## Description of the task:
Convert every line of the items below into a two-column Markdown table with columns Row and Line. Number the rows consecutively and skip blank lines.

## Dataset content:
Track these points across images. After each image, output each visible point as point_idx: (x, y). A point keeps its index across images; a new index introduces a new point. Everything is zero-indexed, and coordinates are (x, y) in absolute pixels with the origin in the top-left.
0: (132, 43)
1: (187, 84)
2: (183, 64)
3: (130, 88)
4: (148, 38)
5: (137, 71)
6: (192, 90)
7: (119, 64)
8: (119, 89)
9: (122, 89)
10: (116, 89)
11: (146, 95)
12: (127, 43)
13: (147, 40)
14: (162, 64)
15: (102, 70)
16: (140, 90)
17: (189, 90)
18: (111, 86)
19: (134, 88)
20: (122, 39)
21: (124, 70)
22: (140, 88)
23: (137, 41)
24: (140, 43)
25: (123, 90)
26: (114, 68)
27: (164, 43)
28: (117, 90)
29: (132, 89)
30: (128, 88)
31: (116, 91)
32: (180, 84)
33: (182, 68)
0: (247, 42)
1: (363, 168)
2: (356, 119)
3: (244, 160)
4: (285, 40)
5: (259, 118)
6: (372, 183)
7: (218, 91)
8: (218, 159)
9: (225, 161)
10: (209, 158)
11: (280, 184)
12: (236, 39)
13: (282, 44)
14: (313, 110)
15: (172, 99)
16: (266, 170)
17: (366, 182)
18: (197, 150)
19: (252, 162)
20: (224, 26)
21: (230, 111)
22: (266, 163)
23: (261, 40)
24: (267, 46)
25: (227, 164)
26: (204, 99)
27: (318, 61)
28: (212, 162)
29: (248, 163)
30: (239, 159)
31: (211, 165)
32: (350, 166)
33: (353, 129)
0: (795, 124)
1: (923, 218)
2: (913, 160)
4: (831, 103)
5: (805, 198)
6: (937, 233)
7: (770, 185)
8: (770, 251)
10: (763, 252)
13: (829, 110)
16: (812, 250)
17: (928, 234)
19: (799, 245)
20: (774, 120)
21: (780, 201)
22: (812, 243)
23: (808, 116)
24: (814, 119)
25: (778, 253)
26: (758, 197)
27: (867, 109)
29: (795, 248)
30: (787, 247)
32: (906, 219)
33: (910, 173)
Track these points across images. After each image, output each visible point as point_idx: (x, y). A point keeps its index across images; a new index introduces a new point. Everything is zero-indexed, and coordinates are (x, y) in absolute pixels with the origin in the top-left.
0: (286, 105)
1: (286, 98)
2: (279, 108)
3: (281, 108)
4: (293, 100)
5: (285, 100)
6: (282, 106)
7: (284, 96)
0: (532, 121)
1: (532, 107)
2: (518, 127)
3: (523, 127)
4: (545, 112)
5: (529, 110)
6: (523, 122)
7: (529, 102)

## Answer for the task:
| Row | Line |
|---|---|
| 1 | Track these points across images. After each image, output each visible point as point_idx: (x, y). A point keeps its index across images; a new index introduces a new point. Everything is zero-indexed, and coordinates are (x, y) in absolute pixels with the origin in the top-left. |
| 2 | 0: (132, 43) |
| 3 | 1: (187, 84) |
| 4 | 2: (183, 64) |
| 5 | 3: (130, 88) |
| 6 | 4: (148, 38) |
| 7 | 5: (137, 71) |
| 8 | 6: (192, 90) |
| 9 | 7: (119, 64) |
| 10 | 8: (119, 89) |
| 11 | 9: (122, 89) |
| 12 | 10: (116, 89) |
| 13 | 11: (146, 95) |
| 14 | 12: (127, 43) |
| 15 | 13: (147, 40) |
| 16 | 14: (162, 64) |
| 17 | 15: (102, 70) |
| 18 | 16: (140, 90) |
| 19 | 17: (189, 90) |
| 20 | 18: (111, 86) |
| 21 | 19: (134, 88) |
| 22 | 20: (122, 39) |
| 23 | 21: (124, 70) |
| 24 | 22: (140, 88) |
| 25 | 23: (137, 41) |
| 26 | 24: (140, 43) |
| 27 | 25: (123, 90) |
| 28 | 26: (114, 68) |
| 29 | 27: (164, 43) |
| 30 | 28: (117, 90) |
| 31 | 29: (132, 89) |
| 32 | 30: (128, 88) |
| 33 | 31: (116, 91) |
| 34 | 32: (180, 84) |
| 35 | 33: (182, 68) |
| 36 | 0: (247, 42) |
| 37 | 1: (363, 168) |
| 38 | 2: (356, 119) |
| 39 | 3: (244, 160) |
| 40 | 4: (285, 40) |
| 41 | 5: (259, 118) |
| 42 | 6: (372, 183) |
| 43 | 7: (218, 91) |
| 44 | 8: (218, 159) |
| 45 | 9: (225, 161) |
| 46 | 10: (209, 158) |
| 47 | 11: (280, 184) |
| 48 | 12: (236, 39) |
| 49 | 13: (282, 44) |
| 50 | 14: (313, 110) |
| 51 | 15: (172, 99) |
| 52 | 16: (266, 170) |
| 53 | 17: (366, 182) |
| 54 | 18: (197, 150) |
| 55 | 19: (252, 162) |
| 56 | 20: (224, 26) |
| 57 | 21: (230, 111) |
| 58 | 22: (266, 163) |
| 59 | 23: (261, 40) |
| 60 | 24: (267, 46) |
| 61 | 25: (227, 164) |
| 62 | 26: (204, 99) |
| 63 | 27: (318, 61) |
| 64 | 28: (212, 162) |
| 65 | 29: (248, 163) |
| 66 | 30: (239, 159) |
| 67 | 31: (211, 165) |
| 68 | 32: (350, 166) |
| 69 | 33: (353, 129) |
| 70 | 0: (795, 124) |
| 71 | 1: (923, 218) |
| 72 | 2: (913, 160) |
| 73 | 4: (831, 103) |
| 74 | 5: (805, 198) |
| 75 | 6: (937, 233) |
| 76 | 7: (770, 185) |
| 77 | 8: (770, 251) |
| 78 | 10: (763, 252) |
| 79 | 13: (829, 110) |
| 80 | 16: (812, 250) |
| 81 | 17: (928, 234) |
| 82 | 19: (799, 245) |
| 83 | 20: (774, 120) |
| 84 | 21: (780, 201) |
| 85 | 22: (812, 243) |
| 86 | 23: (808, 116) |
| 87 | 24: (814, 119) |
| 88 | 25: (778, 253) |
| 89 | 26: (758, 197) |
| 90 | 27: (867, 109) |
| 91 | 29: (795, 248) |
| 92 | 30: (787, 247) |
| 93 | 32: (906, 219) |
| 94 | 33: (910, 173) |
| 95 | Track these points across images. After each image, output each visible point as point_idx: (x, y). A point keeps its index across images; a new index introduces a new point. Everything is zero-indexed, and coordinates are (x, y) in absolute pixels with the origin in the top-left. |
| 96 | 0: (286, 105) |
| 97 | 1: (286, 98) |
| 98 | 2: (279, 108) |
| 99 | 3: (281, 108) |
| 100 | 4: (293, 100) |
| 101 | 5: (285, 100) |
| 102 | 6: (282, 106) |
| 103 | 7: (284, 96) |
| 104 | 0: (532, 121) |
| 105 | 1: (532, 107) |
| 106 | 2: (518, 127) |
| 107 | 3: (523, 127) |
| 108 | 4: (545, 112) |
| 109 | 5: (529, 110) |
| 110 | 6: (523, 122) |
| 111 | 7: (529, 102) |